If borrowing isn’t determined by spending, then limiting spending won’t necessarily limit borrowing. If what Manchin and Sinema care about is preventing excessive borrowing, then limiting the nation’s spending is not the way to do it. The United States issues debt for many reasons as limiting national spending will not necessarily limit the debt. If they were serious about this debt worry—which is not to say they should be, and there is evidence that they aren’t—then the answer is to reinstitute direct congressional control over the debt and limit the integration of U.S. government debt with international financial markets. Manchin and Sinema have expressed no such interest.
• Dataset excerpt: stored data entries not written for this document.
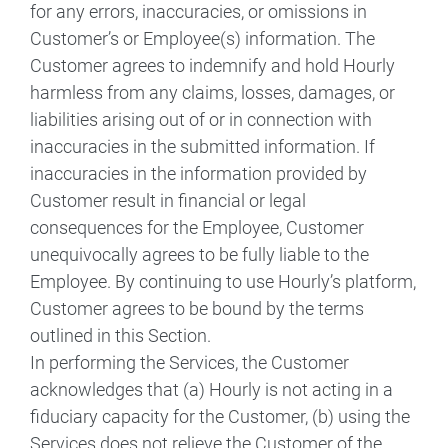
for any errors, inaccuracies, or omissions in
Customer’s or Employee(s) information. The
Customer agrees to indemnify and hold Hourly
harmless from any claims, losses, damages, or
liabilities arising out of or in connection with
inaccuracies in the submitted information. If
inaccuracies in the information provided by
Customer result in financial or legal
consequences for the Employee, Customer
unequivocally agrees to be fully liable to the
Employee. By continuing to use Hourly’s platform,
Customer agrees to be bound by the terms
outlined in this Section.
In performing the Services, the Customer
acknowledges that (a) Hourly is not acting in a
fiduciary capacity for the Customer, (b) using the
Services does not relieve the Customer of the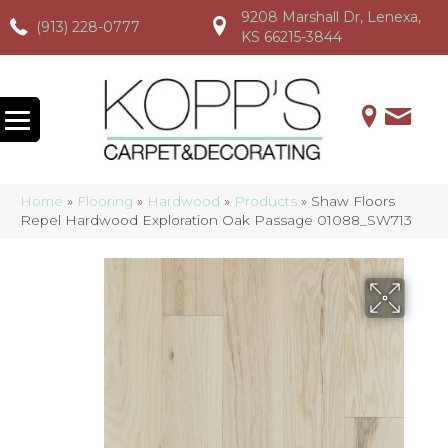
9208 Marshall Dr, Lenexa,
(913) 228-0777
(913) 228-0777
(913) 228-0777
KS 66215-3844
Home
»
Flooring
»
Hardwood
»
Products
»
Shaw Floors
Repel Hardwood Exploration Oak Passage 01088_SW713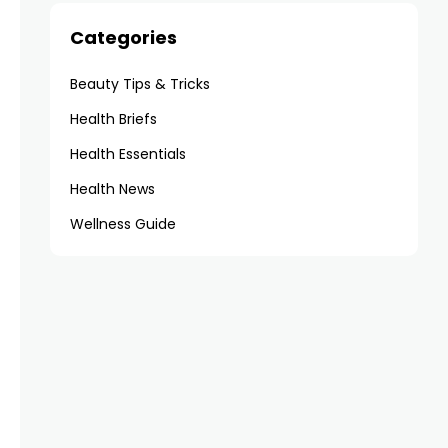
Categories
Beauty Tips & Tricks
Health Briefs
Health Essentials
Health News
Wellness Guide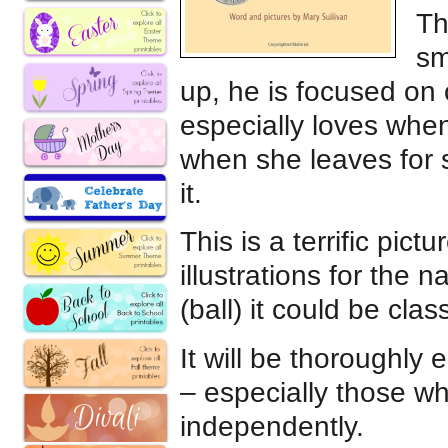
Th
sm
up, he is focused on 
especially loves when
when she leaves for s
it.
This is a terrific pict
illustrations for the 
(ball) it could be cla
It will be thoroughly
– especially those wh
independently.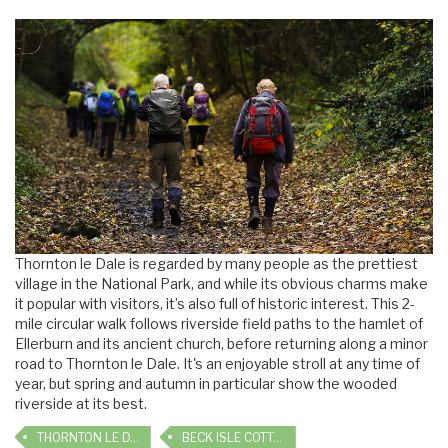
Thornton le Dale is regarded by many people as the prettiest
village in the National Park, and while its obvious charms make
it popular with visitors, it’s also full of historic interest. This 2-
mile circular walk follows riverside field paths to the hamlet of
Ellerburn and its ancient church, before returning along a minor
road to Thornton le Dale. It's an enjoyable stroll at any time of
year, but spring and autumn in particular show the wooded
riverside at its best.
THORNTON LE DALE
BECK ISLE COTTAGE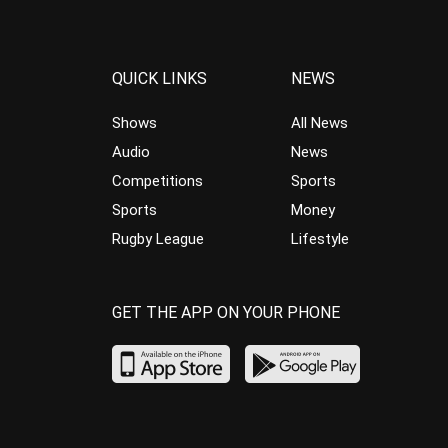
QUICK LINKS
NEWS
Shows
All News
Audio
News
Competitions
Sports
Sports
Money
Rugby League
Lifestyle
GET THE APP ON YOUR PHONE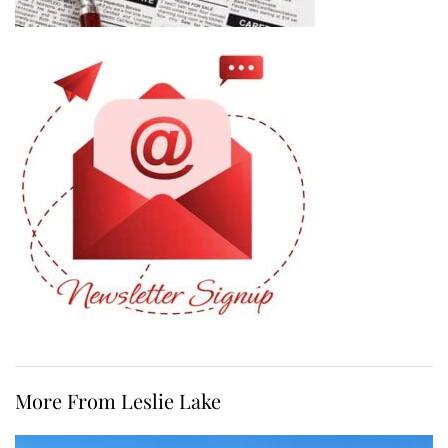
More From Leslie Lake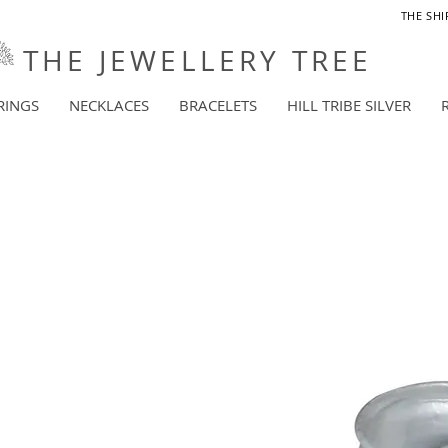
THE SHI
THE JEWELLERY TREE
RINGS
NECKLACES
BRACELETS
HILL TRIBE SILVER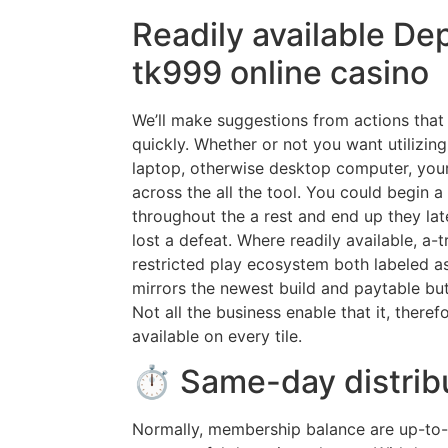
Readily available Dep
tk999 online casino
We’ll make suggestions from actions that a
quickly. Whether or not you want utilizing 
laptop, otherwise desktop computer, your
across the all the tool. You could begin 
throughout the a rest and end up they la
lost a defeat. Where readily available, a-
restricted play ecosystem both labeled as a
mirrors the newest build and paytable bu
Not all the business enable that it, theref
available on every tile.
⏱ Same-day distrib
Normally, membership balance are up-to-d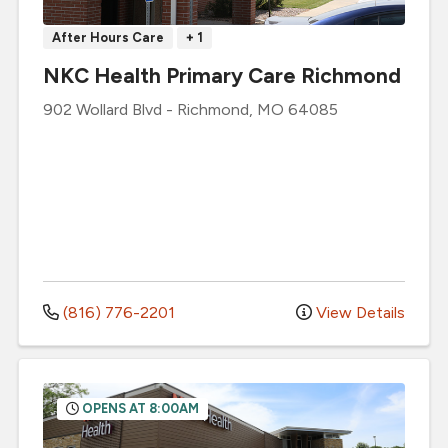
After Hours Care
+ 1
NKC Health Primary Care Richmond
902 Wollard Blvd
-
Richmond
,
MO
64085
(816) 776-2201
View Details
OPENS AT 8:00AM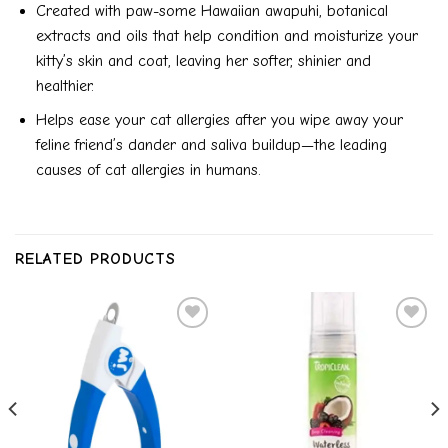
Created with paw-some Hawaiian awapuhi, botanical
extracts and oils that help condition and moisturize your
kitty’s skin and coat, leaving her softer, shinier and
healthier.
Helps ease your cat allergies after you wipe away your
feline friend’s dander and saliva buildup—the leading
causes of cat allergies in humans.
RELATED PRODUCTS
Add to
Add to
wishlist
wishlist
In sum, neither stymying inflation nor limiting the nation’s debt offer a reasonable justification for opposing spending. Fiscal responsibility is not just about deciding not to spend; it’s about deciding when to spend and what to spend on. As any family who has spent money on education or any small business that has taken out a loan to expand can tell you, sometimes you have to spend to earn. That’s what infrastructure spending is all about. Whether it’s physical or social, it’s all infrastructure: the structures beneath us are the foundations of society. As such, it’s the basis for future economic growth and prosperity. If Manchin and Sinema truly believe parental leave and green infrastructure are not good investments, then let them make that argument. But the idea the U.S. government is “spending too much” in the abstract just doesn’t make sense.

Leah Downey is a doctoral candidate at Harvard and a visiting academic at the Sheffield Political Economy Research Institute.